WHAT IS REQUIRED:
Update the text of the entries below by replacing "Serviços" with "Atendimento" and leaving every other line unchanged. Omit the pictures from your answer.

THE RECORDS:

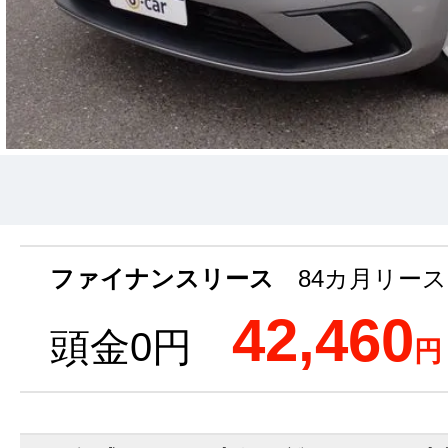
ファイナンスリース
84カ月リース
42,460
頭金0円
円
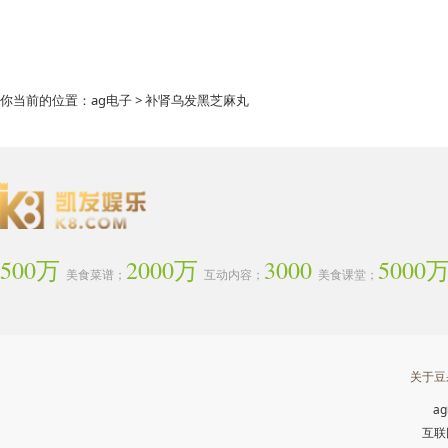
你当前的位置：
ag电子
> 补肾乌发黑芝麻丸
500万
2000万
3000
5000
美食菜谱；
互动内容；
美食课堂；
关于豆
a
互联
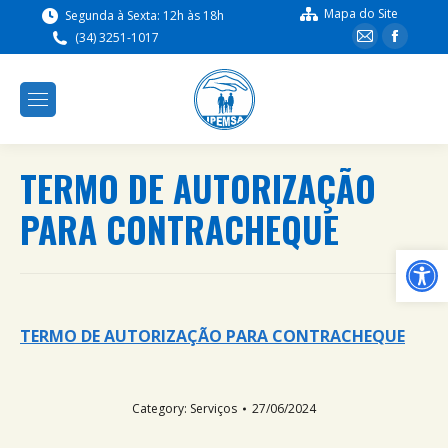
Mapa do Site
Segunda à Sexta: 12h às 18h
(34) 3251-1017
TERMO DE AUTORIZAÇÃO
PARA CONTRACHEQUE
Ba
TERMO DE AUTORIZAÇÃO PARA CONTRACHEQUE
Category:
Serviços
27/06/2024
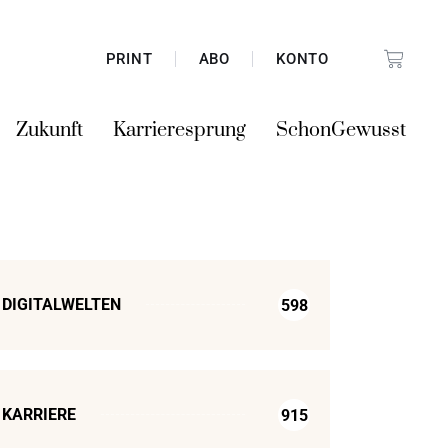
PRINT
ABO
KONTO
Zukunft
Karrieresprung
SchonGewusst
DIGITALWELTEN
598
KARRIERE
915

SOLUTION:
ファイナンスリース
84カ月リース
42,460
頭金0円
円
你当前的位置：
ag电子
> 补肾乌发黑芝麻丸
500万
2000万
3000
5000
美食菜谱；
互动内容；
美食课堂；
关于豆
a
互联
Mapa do Site
Segunda à Sexta: 12h às 18h
(34) 3251-1017
TERMO DE AUTORIZAÇÃO
PARA CONTRACHEQUE
Ba
TERMO DE AUTORIZAÇÃO PARA CONTRACHEQUE
Category:
Atendimento
27/06/2024
PRINT
ABO
KONTO
Zukunft
Karrieresprung
SchonGewusst
DIGITALWELTEN
598
KARRIERE
915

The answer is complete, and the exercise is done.